Two mysteries from the pre-Golden Age


Before the Golden Age of Mysteries (1920s-1940s), there was a pre-Golden Age, roughly corresponding to the Victorian Era. It was the era stretching roughly from Edgar Allen Poe to the beginning of World War I. The era, of course, includes the master detective to end all master detectives, Arthur Conan Doyle’s Sherlock Holmes.  

Two mysteries (available as ebooks and paperbacks) provide an idea of the writing of the era.
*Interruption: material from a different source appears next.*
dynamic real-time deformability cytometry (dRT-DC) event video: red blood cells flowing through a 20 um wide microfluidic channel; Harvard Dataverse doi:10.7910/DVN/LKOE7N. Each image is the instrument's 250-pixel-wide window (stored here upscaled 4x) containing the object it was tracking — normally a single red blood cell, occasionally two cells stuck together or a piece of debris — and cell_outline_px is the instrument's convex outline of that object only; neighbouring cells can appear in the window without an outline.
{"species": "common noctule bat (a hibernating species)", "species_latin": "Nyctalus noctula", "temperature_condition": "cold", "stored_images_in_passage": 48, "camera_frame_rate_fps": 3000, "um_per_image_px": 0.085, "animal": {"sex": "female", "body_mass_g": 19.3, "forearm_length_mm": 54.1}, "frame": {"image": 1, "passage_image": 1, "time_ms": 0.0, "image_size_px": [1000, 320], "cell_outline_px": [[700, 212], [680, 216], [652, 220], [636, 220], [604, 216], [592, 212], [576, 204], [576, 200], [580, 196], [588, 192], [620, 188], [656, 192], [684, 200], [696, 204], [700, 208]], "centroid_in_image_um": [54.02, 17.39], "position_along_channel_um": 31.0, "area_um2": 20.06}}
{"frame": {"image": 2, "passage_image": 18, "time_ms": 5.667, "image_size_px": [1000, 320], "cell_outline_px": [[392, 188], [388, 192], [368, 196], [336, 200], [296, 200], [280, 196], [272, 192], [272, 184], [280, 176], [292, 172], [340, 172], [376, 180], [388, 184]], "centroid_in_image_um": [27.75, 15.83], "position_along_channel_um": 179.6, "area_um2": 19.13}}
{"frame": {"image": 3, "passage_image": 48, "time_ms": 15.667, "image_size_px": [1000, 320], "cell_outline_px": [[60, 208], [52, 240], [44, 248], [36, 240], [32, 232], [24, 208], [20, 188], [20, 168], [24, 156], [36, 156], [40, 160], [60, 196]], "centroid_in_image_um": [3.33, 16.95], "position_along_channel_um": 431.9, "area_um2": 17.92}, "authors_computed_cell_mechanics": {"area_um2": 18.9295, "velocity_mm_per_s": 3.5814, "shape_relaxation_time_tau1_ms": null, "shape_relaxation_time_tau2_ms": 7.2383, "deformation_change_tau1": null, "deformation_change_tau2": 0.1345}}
813 by Maurice Leblanc (1864-1941) shows that detective fiction wasn’t the province of authors writing only in English. Leblanc was the creator of the Arsene Lupin mysteries, wildly popular in France. Lupin happened almost by accident – in 1906, Leblanc was asked to write a story for a new journal, and a Lupin story was the result.

Maurice Leblanc
Arsene Lupin is no ordinary amateur detective. He is a villain – a thief, a burglar, a con man, but never a murderer (he has some principles, after all). In 813, published in 1910, an industrialist is murdered in the Palace Hotel in Paris, and while the police are investigating at the scene, two more murders occur, almost under their noses. A card is left on the first murder victim – the card of Arsene Lupin, who has not been heard from or of in four years. The police are shocked: is Lupin back, and now committing murder?

Lupin is back, but only to clear his name. And thus begins a rather wild story full of exclamation points, coincidences, the number of characters rivaling Dickens, and improbable situations that strain credulity. This is plot development on steroids. 813 provides an insight into French popular culture before World War I, and it makes one yearn for the calmer types of crime across the channel in Britain.

Head west across the Atlantic, and you find In the Fog by American Richard Harding Davis (1864-1916). Davis was a writer, journalist, war correspondent, editor of Harper’s Weekly, friend of Theodore Roosevelt, and the man credited with popularizing the clean-shaven look.

In the Fog, published in 1901 and Davis’s most widely read book, is actually three connected short stories set in London. The Grill is the name of a club for gentlemen, and the night after the great fog of 1897, five club members listen to the telling of three interconnected mystery stories.

Richard Harding Davis
The first concerns an American naval attaché, stumbling through a dense London fog, who takes refuge in a large house in Knightsbridge. He finds refuge, but also finds the bodies of a Russian princess and an English aristocrat, both stabbed to death. The second concerns the Russian princess (who may be a spy), who tried to steal a diamond necklace meant for the Russian czarina. And the third story is the resolution of the two murders, with a bit of surprise tacked on.

In the Fog reflects Davis’s journalism background. It’s essentially a factual recounting of the events surrounding the deaths, with the mystery added by the atmosphere of the fog more than the narrative.


The two books are both pre-World War I, nine years apart, and reflecting different cultures. Interestingly, In the Fog, the older of the two, seems more modern than 813.